Head Counselor: You both do understand that we're trying to save your souls from eternal life in Hell?
Butters: Well, sure, I guess!
Bradley: Only through Christ can we cleanse our souls.
Head Counselor: And you do know the rule, which states that no impure or immoral images are allowed to be seen by the eye?
Butters: Well, yeah. Sure!
Bradley: So let's purify ourselves from everything that makes the body or soul unclean, Corinthians Chapter 7.
Head Counselor: Then do you mind telling us why we found this 1979 Sears men's underwear catalogue in your room.
Bradley: That's... that's mine.
Head Counselor: You know this is strictly forbidden!
Butters: I don't understand. What's wrong with underwear?
Head Counselor: What's wrong? This is what makes you confused! Don't you get it? This is confusing you right now, isn't it?
(The counselor got up from his desk to wave the pages of the catalogue in Butters' face)

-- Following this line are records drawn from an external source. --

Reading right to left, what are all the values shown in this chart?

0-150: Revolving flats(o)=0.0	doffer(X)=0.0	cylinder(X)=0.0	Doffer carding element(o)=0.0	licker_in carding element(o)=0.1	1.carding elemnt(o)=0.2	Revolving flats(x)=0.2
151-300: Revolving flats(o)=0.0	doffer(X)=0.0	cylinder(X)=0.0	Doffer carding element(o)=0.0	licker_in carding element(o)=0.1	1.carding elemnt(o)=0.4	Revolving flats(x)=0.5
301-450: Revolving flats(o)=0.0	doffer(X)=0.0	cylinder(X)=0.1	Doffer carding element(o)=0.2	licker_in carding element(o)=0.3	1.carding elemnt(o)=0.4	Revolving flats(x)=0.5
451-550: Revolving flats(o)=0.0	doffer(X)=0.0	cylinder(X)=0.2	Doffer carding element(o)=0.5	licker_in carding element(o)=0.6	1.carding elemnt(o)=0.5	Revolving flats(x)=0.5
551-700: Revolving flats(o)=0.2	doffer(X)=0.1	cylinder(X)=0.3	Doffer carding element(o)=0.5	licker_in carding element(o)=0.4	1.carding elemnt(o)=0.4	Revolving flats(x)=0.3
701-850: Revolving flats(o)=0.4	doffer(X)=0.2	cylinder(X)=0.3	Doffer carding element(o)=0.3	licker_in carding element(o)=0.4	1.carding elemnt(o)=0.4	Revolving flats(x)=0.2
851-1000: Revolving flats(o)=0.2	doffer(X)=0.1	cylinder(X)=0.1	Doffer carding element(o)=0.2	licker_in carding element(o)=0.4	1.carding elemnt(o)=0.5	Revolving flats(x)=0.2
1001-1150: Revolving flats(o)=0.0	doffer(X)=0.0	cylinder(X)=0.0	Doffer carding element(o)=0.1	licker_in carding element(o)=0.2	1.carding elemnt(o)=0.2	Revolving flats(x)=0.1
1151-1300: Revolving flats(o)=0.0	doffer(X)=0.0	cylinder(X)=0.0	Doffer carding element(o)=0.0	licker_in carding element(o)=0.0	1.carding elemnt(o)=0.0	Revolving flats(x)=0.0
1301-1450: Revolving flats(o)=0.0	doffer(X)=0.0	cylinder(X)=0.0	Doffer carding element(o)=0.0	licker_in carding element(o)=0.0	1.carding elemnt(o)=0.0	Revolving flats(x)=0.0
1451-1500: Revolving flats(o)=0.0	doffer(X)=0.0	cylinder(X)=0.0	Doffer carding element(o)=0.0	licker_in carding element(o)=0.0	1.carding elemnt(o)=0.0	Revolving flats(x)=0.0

Butters: Yes, it's all very confusing!
Head Counselor: This is just as much your fault, Butters. Bradley is your accountabilibuddy. That makes you accountabillibuddyable. Both of you boys' behavior is jeopardizing all of the work we're doing here to save these kids!
(A gunshot is heard)
Head Counselor: Oh... no. Right, for having contraband in your room, you will both do penance by writing scripture for the next four days.